A figure must go with this question. You need to do a force and torque balance.
To find the reaction force of the leg muscles to the traction (a), we need to remember that the sum of all forces acting on an object in equilibrium is equal to zero.
(a) Let's consider the forces acting on the system.
1. The weight of the leg and cast (combined mass of 15.0 kg) acts downward, which can be represented as m1 * g, where g is the acceleration due to gravity (approximately 9.8 m/s²).
2. The tension in the traction device, which is supporting the leg, acts upward. We need to find this tension force.
Now, since the leg is in equilibrium, the sum of the forces is zero. Therefore, we can write the equation:
Tension force - Weight of the leg and cast = 0
Tension force = Weight of the leg and cast
Tension force = m1 * g
Substituting the given values, we have:
Tension force = 4.50 kg * 9.8 m/s²
Calculate the values to find the tension force.

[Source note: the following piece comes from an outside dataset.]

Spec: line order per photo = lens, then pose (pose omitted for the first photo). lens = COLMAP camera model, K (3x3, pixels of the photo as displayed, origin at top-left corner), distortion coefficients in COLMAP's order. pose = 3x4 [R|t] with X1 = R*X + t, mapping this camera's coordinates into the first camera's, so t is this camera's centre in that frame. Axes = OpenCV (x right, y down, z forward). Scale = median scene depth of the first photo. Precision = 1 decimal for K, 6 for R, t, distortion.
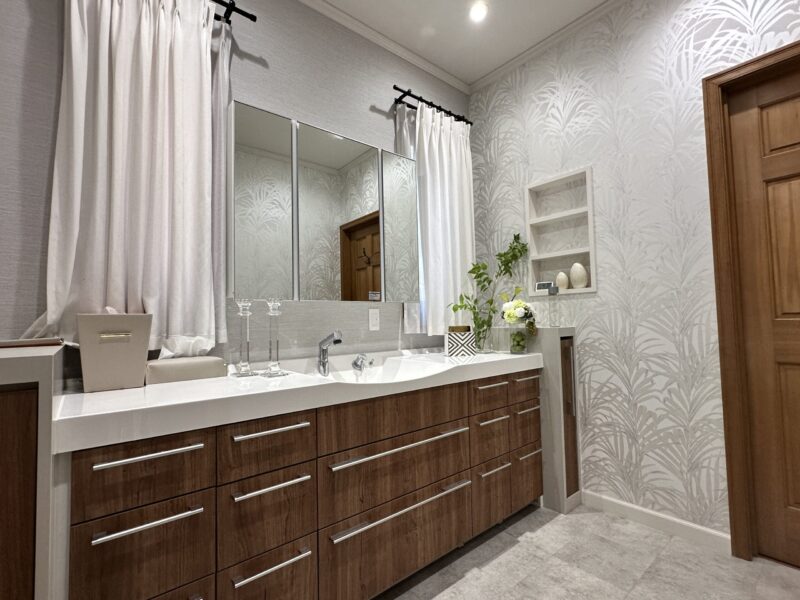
lens RADIAL K [[382.2, 0, 400.0], [0, 382.2, 300.0], [0, 0, 1]] dist [-0.003184, 0.001078]
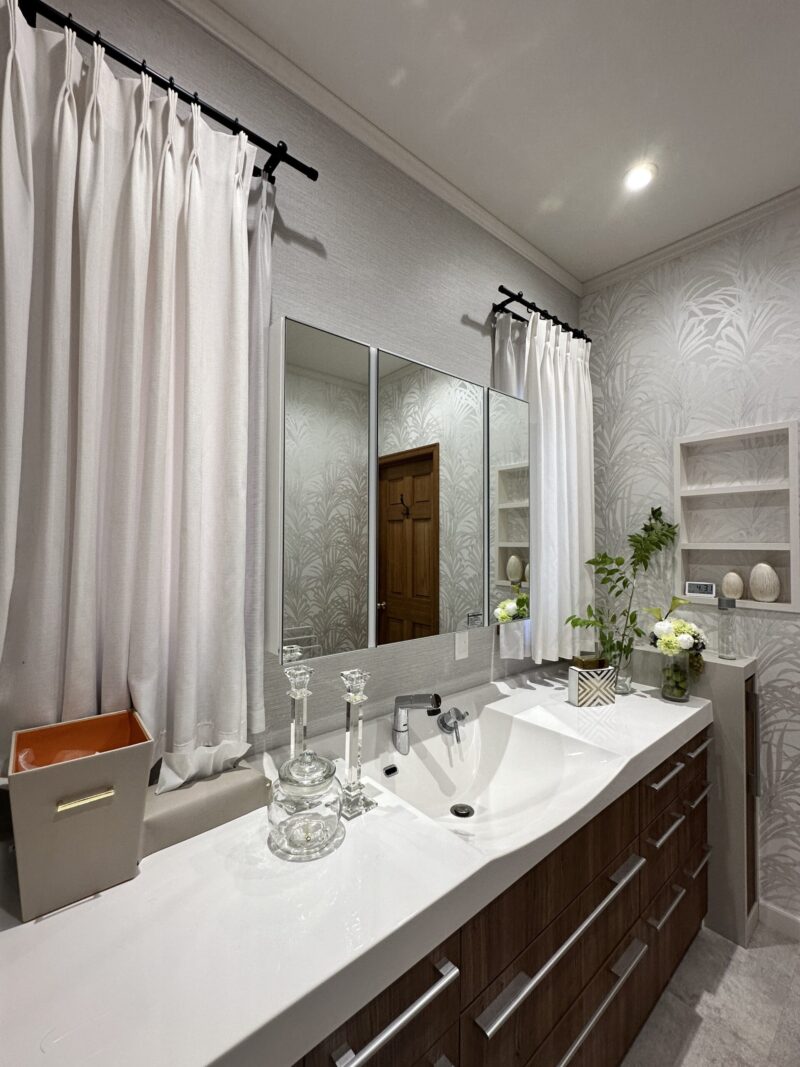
lens RADIAL K [[446.4, 0, 396.2], [0, 446.4, 524.1], [0, 0, 1]] dist [-0.001714, -0.000077]
pose [[0.999527, 0.028411, 0.011808, -0.198153], [-0.028686, 0.999306, 0.023774, -0.171735], [-0.011124, -0.024101, 0.999648, 0.233346]]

(b) In order to keep the leg horizontal, the tension force in the traction (Tension force) should equal the weight of the leg and cast (Weight of the leg and cast), given by m1 * g.
Since the leg needs to be horizontal, there should not be any unbalanced force on it. In this case, the reaction force exerted by the traction device is equal to the weight of the leg and cast. Therefore, to keep the leg horizontal, m2 should be equal to m1, which is 4.50 kg in this case.